Top of Listed entries
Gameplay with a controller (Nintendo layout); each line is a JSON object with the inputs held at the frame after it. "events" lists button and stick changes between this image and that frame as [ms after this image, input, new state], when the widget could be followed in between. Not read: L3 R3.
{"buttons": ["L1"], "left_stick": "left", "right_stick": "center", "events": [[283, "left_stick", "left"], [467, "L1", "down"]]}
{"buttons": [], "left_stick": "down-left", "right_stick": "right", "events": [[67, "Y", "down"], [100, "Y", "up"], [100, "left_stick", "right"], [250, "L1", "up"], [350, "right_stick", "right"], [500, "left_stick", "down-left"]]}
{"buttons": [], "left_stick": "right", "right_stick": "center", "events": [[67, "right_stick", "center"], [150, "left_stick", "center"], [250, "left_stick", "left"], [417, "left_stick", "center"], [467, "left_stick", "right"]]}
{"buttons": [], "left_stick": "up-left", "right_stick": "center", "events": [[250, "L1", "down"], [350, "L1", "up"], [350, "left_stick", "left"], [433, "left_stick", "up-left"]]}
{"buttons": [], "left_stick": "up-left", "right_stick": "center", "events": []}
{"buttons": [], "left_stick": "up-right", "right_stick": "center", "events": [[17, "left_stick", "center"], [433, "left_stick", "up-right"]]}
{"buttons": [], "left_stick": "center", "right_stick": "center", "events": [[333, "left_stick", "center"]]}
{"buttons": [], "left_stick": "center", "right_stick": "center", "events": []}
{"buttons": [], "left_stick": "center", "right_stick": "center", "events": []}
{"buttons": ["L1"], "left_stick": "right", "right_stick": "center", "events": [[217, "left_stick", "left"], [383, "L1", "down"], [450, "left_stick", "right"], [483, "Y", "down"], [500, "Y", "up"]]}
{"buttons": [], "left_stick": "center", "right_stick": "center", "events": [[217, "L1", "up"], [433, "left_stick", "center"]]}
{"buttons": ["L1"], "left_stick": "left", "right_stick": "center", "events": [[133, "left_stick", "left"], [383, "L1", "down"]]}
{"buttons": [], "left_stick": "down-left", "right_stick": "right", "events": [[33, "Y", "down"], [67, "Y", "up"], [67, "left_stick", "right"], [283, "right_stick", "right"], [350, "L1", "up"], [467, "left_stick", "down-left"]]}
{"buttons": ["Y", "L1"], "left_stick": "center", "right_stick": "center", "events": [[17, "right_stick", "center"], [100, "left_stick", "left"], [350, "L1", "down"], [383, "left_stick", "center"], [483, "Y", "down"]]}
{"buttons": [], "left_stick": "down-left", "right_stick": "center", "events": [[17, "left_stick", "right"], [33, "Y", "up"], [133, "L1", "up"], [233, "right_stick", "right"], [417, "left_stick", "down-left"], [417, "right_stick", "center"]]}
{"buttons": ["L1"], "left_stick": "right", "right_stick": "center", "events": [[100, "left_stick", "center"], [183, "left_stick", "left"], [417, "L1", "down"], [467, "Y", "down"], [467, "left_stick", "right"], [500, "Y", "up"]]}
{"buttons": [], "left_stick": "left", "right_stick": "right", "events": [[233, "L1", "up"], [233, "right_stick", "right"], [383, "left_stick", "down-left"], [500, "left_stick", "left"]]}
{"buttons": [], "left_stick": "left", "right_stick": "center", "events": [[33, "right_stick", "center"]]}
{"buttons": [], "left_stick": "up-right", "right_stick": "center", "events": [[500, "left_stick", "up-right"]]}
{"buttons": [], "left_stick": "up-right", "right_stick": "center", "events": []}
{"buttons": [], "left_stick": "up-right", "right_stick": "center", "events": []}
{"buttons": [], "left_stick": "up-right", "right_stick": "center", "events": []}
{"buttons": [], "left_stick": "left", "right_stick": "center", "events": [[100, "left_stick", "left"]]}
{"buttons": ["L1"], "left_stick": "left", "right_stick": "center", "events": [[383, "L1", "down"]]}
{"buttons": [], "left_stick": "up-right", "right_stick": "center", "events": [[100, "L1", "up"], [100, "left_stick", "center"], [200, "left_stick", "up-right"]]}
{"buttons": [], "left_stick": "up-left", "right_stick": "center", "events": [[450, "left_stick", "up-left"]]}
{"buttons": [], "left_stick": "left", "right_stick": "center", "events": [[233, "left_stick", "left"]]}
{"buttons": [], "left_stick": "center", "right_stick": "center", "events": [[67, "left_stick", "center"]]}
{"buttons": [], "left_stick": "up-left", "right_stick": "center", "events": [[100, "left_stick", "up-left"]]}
Bottom of Listed entries
Every single record must be transcribed exactly as it stands.

Answer area »
Gameplay with a controller (Nintendo layout); each line is a JSON object with the inputs held at the frame after it. "events" lists button and stick changes between this image and that frame as [ms after this image, input, new state], when the widget could be followed in between. Not read: L3 R3.
{"buttons": ["L1"], "left_stick": "left", "right_stick": "center", "events": [[283, "left_stick", "left"], [467, "L1", "down"]]}
{"buttons": [], "left_stick": "down-left", "right_stick": "right", "events": [[67, "Y", "down"], [100, "Y", "up"], [100, "left_stick", "right"], [250, "L1", "up"], [350, "right_stick", "right"], [500, "left_stick", "down-left"]]}
{"buttons": [], "left_stick": "right", "right_stick": "center", "events": [[67, "right_stick", "center"], [150, "left_stick", "center"], [250, "left_stick", "left"], [417, "left_stick", "center"], [467, "left_stick", "right"]]}
{"buttons": [], "left_stick": "up-left", "right_stick": "center", "events": [[250, "L1", "down"], [350, "L1", "up"], [350, "left_stick", "left"], [433, "left_stick", "up-left"]]}
{"buttons": [], "left_stick": "up-left", "right_stick": "center", "events": []}
{"buttons": [], "left_stick": "up-right", "right_stick": "center", "events": [[17, "left_stick", "center"], [433, "left_stick", "up-right"]]}
{"buttons": [], "left_stick": "center", "right_stick": "center", "events": [[333, "left_stick", "center"]]}
{"buttons": [], "left_stick": "center", "right_stick": "center", "events": []}
{"buttons": [], "left_stick": "center", "right_stick": "center", "events": []}
{"buttons": ["L1"], "left_stick": "right", "right_stick": "center", "events": [[217, "left_stick", "left"], [383, "L1", "down"], [450, "left_stick", "right"], [483, "Y", "down"], [500, "Y", "up"]]}
{"buttons": [], "left_stick": "center", "right_stick": "center", "events": [[217, "L1", "up"], [433, "left_stick", "center"]]}
{"buttons": ["L1"], "left_stick": "left", "right_stick": "center", "events": [[133, "left_stick", "left"], [383, "L1", "down"]]}
{"buttons": [], "left_stick": "down-left", "right_stick": "right", "events": [[33, "Y", "down"], [67, "Y", "up"], [67, "left_stick", "right"], [283, "right_stick", "right"], [350, "L1", "up"], [467, "left_stick", "down-left"]]}
{"buttons": ["Y", "L1"], "left_stick": "center", "right_stick": "center", "events": [[17, "right_stick", "center"], [100, "left_stick", "left"], [350, "L1", "down"], [383, "left_stick", "center"], [483, "Y", "down"]]}
{"buttons": [], "left_stick": "down-left", "right_stick": "center", "events": [[17, "left_stick", "right"], [33, "Y", "up"], [133, "L1", "up"], [233, "right_stick", "right"], [417, "left_stick", "down-left"], [417, "right_stick", "center"]]}
{"buttons": ["L1"], "left_stick": "right", "right_stick": "center", "events": [[100, "left_stick", "center"], [183, "left_stick", "left"], [417, "L1", "down"], [467, "Y", "down"], [467, "left_stick", "right"], [500, "Y", "up"]]}
{"buttons": [], "left_stick": "left", "right_stick": "right", "events": [[233, "L1", "up"], [233, "right_stick", "right"], [383, "left_stick", "down-left"], [500, "left_stick", "left"]]}
{"buttons": [], "left_stick": "left", "right_stick": "center", "events": [[33, "right_stick", "center"]]}
{"buttons": [], "left_stick": "up-right", "right_stick": "center", "events": [[500, "left_stick", "up-right"]]}
{"buttons": [], "left_stick": "up-right", "right_stick": "center", "events": []}
{"buttons": [], "left_stick": "up-right", "right_stick": "center", "events": []}
{"buttons": [], "left_stick": "up-right", "right_stick": "center", "events": []}
{"buttons": [], "left_stick": "left", "right_stick": "center", "events": [[100, "left_stick", "left"]]}
{"buttons": ["L1"], "left_stick": "left", "right_stick": "center", "events": [[383, "L1", "down"]]}
{"buttons": [], "left_stick": "up-right", "right_stick": "center", "events": [[100, "L1", "up"], [100, "left_stick", "center"], [200, "left_stick", "up-right"]]}
{"buttons": [], "left_stick": "up-left", "right_stick": "center", "events": [[450, "left_stick", "up-left"]]}
{"buttons": [], "left_stick": "left", "right_stick": "center", "events": [[233, "left_stick", "left"]]}
{"buttons": [], "left_stick": "center", "right_stick": "center", "events": [[67, "left_stick", "center"]]}
{"buttons": [], "left_stick": "up-left", "right_stick": "center", "events": [[100, "left_stick", "up-left"]]}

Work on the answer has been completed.